Items from a dataset:
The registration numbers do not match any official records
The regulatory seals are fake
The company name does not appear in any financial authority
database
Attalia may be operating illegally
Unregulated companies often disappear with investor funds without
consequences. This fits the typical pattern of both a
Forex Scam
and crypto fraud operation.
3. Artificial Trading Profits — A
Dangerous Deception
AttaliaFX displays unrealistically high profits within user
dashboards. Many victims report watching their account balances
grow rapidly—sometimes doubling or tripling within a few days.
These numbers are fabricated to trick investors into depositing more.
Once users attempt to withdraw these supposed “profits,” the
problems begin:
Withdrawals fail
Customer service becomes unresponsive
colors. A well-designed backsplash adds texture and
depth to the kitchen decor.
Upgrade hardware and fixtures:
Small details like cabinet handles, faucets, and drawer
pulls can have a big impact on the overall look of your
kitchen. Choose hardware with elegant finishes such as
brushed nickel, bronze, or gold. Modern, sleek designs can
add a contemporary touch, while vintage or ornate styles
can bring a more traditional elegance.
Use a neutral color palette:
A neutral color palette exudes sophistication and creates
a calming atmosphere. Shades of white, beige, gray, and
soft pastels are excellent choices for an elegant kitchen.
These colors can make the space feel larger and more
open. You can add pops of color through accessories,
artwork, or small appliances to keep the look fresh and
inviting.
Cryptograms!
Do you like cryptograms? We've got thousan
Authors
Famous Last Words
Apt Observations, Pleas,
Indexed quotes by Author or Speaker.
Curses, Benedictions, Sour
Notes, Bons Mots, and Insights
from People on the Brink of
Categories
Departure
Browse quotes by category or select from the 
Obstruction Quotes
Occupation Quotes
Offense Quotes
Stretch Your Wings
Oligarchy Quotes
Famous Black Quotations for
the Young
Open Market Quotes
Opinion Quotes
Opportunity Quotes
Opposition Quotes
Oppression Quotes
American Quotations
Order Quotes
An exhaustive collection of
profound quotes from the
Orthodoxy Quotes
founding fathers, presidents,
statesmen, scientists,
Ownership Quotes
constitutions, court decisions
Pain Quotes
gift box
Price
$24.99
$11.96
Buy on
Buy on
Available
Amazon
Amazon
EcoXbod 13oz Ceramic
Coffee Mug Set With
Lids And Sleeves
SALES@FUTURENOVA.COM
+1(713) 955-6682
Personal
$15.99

» **Task directions**
All of the entries need to be given again, word for word.

» **Response to this task**
The registration numbers do not match any official records
The regulatory seals are fake
The company name does not appear in any financial authority
database
Attalia may be operating illegally
Unregulated companies often disappear with investor funds without
consequences. This fits the typical pattern of both a
Forex Scam
and crypto fraud operation.
3. Artificial Trading Profits — A
Dangerous Deception
AttaliaFX displays unrealistically high profits within user
dashboards. Many victims report watching their account balances
grow rapidly—sometimes doubling or tripling within a few days.
These numbers are fabricated to trick investors into depositing more.
Once users attempt to withdraw these supposed “profits,” the
problems begin:
Withdrawals fail
Customer service becomes unresponsive
colors. A well-designed backsplash adds texture and
depth to the kitchen decor.
Upgrade hardware and fixtures:
Small details like cabinet handles, faucets, and drawer
pulls can have a big impact on the overall look of your
kitchen. Choose hardware with elegant finishes such as
brushed nickel, bronze, or gold. Modern, sleek designs can
add a contemporary touch, while vintage or ornate styles
can bring a more traditional elegance.
Use a neutral color palette:
A neutral color palette exudes sophistication and creates
a calming atmosphere. Shades of white, beige, gray, and
soft pastels are excellent choices for an elegant kitchen.
These colors can make the space feel larger and more
open. You can add pops of color through accessories,
artwork, or small appliances to keep the look fresh and
inviting.
Cryptograms!
Do you like cryptograms? We've got thousan
Authors
Famous Last Words
Apt Observations, Pleas,
Indexed quotes by Author or Speaker.
Curses, Benedictions, Sour
Notes, Bons Mots, and Insights
from People on the Brink of
Categories
Departure
Browse quotes by category or select from the 
Obstruction Quotes
Occupation Quotes
Offense Quotes
Stretch Your Wings
Oligarchy Quotes
Famous Black Quotations for
the Young
Open Market Quotes
Opinion Quotes
Opportunity Quotes
Opposition Quotes
Oppression Quotes
American Quotations
Order Quotes
An exhaustive collection of
profound quotes from the
Orthodoxy Quotes
founding fathers, presidents,
statesmen, scientists,
Ownership Quotes
constitutions, court decisions
Pain Quotes
gift box
Price
$24.99
$11.96
Buy on
Buy on
Available
Amazon
Amazon
EcoXbod 13oz Ceramic
Coffee Mug Set With
Lids And Sleeves
SALES@FUTURENOVA.COM
+1(713) 955-6682
Personal
$15.99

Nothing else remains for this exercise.